MLB: Cleveland Indians at Boston Red Sox David Butler II-USA TODAY Sports

Even the defense has been better than it gets credit for, and he continues to make strides in the field. Granted, he’s never going to win a Gold Glove at the position, but his footwork looks better than ever, he’s ranging fairly well and his throws have been more accurate. He’s an average shortstop that you don’t feel bad about having out there, and with his bad that is more than fine. In fact, if WAR is your thing, fWAR has Bogaerts as the 15th most valuable player in baseball this year, right behind NL MVP candidate Lorenzo Cain.

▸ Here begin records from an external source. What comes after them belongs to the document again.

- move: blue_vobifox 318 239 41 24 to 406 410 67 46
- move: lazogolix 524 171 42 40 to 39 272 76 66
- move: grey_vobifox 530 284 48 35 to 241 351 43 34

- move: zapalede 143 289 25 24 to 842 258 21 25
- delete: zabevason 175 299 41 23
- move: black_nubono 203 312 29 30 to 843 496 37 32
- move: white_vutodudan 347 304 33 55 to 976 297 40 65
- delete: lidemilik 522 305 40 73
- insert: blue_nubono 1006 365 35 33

So, yeah, he’s been very good at the task of playing baseball in 2018. I’m pretty confident in saying that, and I think if you asked most people whether or not Bogaerts has been good at baseball they would agree. This is not controversial. And yet, it’s hard not to feel bad for him because things are just set up for him not to get the spotlight he deserves. On his own team, he’s surrounded by legitimately elite talent that steals the headlines, and deservedly so. J.D. Martinez is in the conversation for being the best hitter in baseball, and he’s having the best year of his career. Mookie Betts might be the MVP favorite and might be the best non-Trout player in all of baseball. Chris Sale could be the best pitcher in baseball. Hell, even Andrew Benintendi (who, to be fair, has been just about equal to Bogaerts this year) probably has a little more star power. Based on his interactions with the media, I don’t think the shortstop minds, but I do dammit.

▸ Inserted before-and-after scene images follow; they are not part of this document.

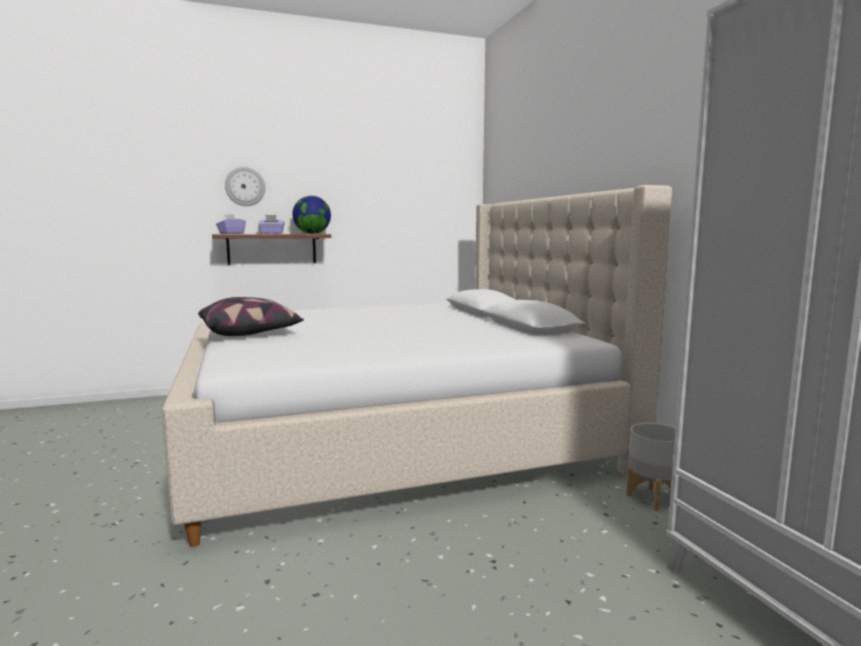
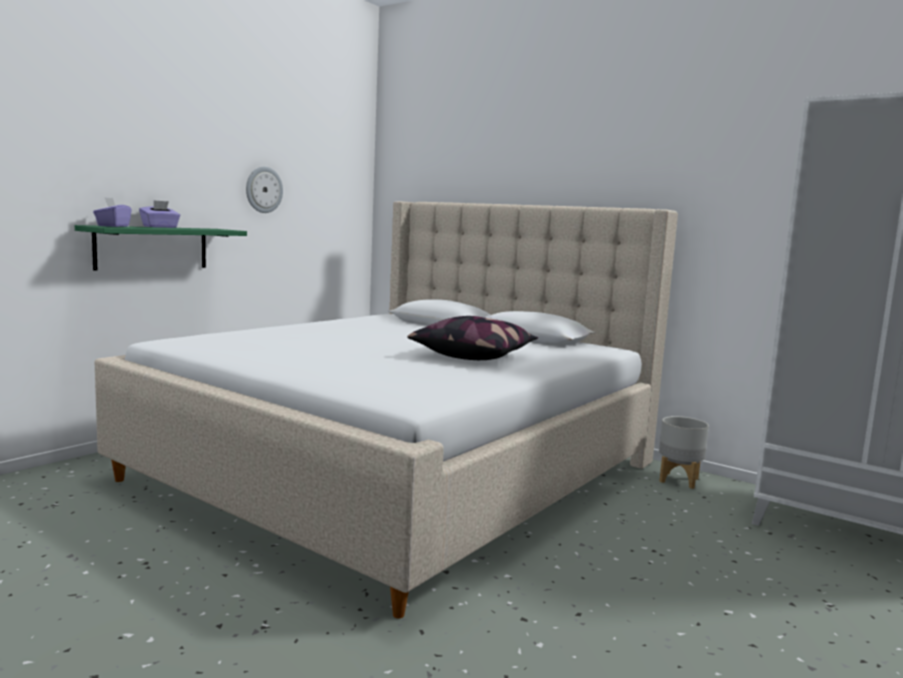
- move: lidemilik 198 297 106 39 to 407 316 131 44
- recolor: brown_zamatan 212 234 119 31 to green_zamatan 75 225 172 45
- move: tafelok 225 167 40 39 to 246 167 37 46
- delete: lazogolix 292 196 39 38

MLB: Tampa Bay Rays at Boston Red Sox Paul Rutherford-USA TODAY Sports

The worst part is that it’s not only being surrounded by bananas star power on his own roster that leaves Bogaerts in the shadows. There’s another big tree over him in the form of the other shortstops around the league. As many have noted in recent years, we may be in a Golden Age at the position. Bogaerts is certainly a big part of that, but he’s in the middle of a big group that also includes the likes of Francisco Lindor, Manny Machado, Carlos Correa, Corey Seager, Didi Gregorius and Andrelton Simmons. Bogaerts deserves every bit of mentioning in that group, of course, but that’s not an easy pack from which he can separate himself. Put it this way: It’s hard to expect many Silver Sluggers or Gold Gloves when that’s your competition.

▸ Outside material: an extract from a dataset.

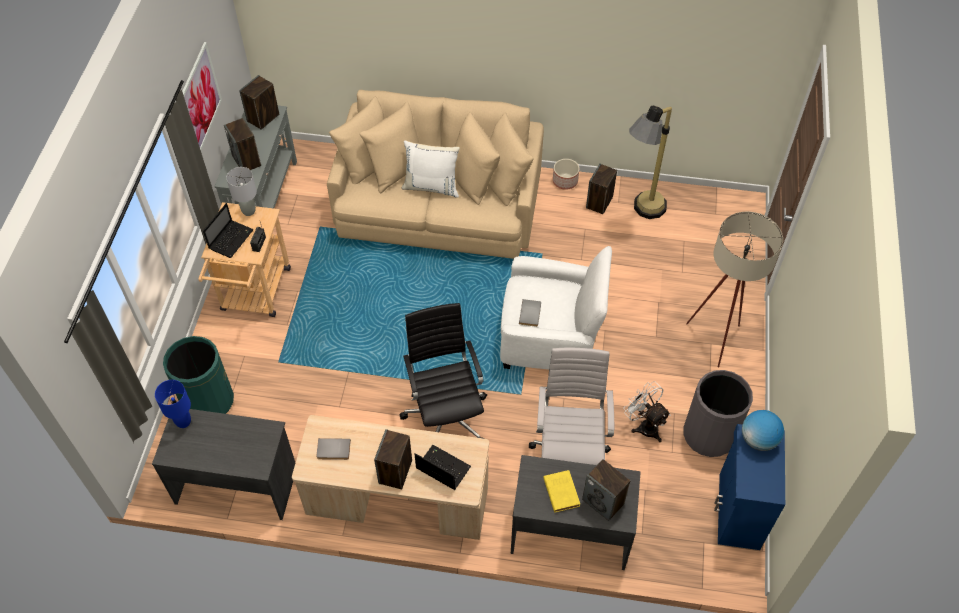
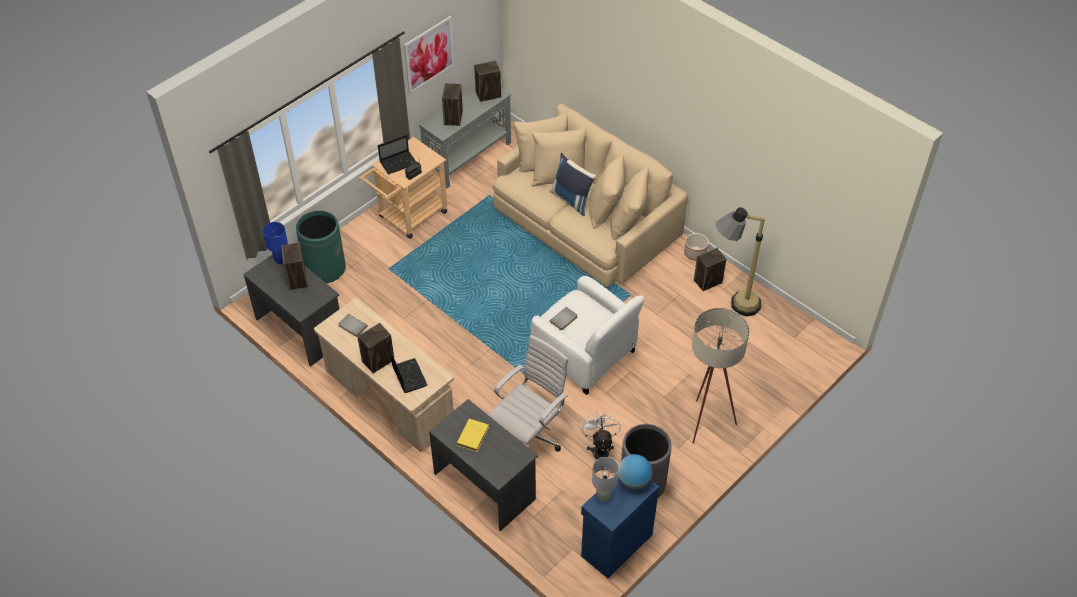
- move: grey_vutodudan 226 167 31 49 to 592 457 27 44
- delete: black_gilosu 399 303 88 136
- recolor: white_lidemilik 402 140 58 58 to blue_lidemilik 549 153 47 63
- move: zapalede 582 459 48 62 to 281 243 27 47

Ultimately, as I say, I don’t think this matters to Bogaerts and it doesn’t really matter to, well, anything. We know Bogaerts is good. His teammates know Bogaerts is good. The league knows Bogaerts is good. Bogaerts knows Bogaerts is good. It just, well, it just feels like he should get more press. He’s a shortstop hitting like a left fielder while playing solid defense at the position. It feels like he should get more press, but so many factors conspire against him in that respect. I suppose he’ll have to settle for hitting in the middle of the best team in baseball’s lineup. Sucks for him.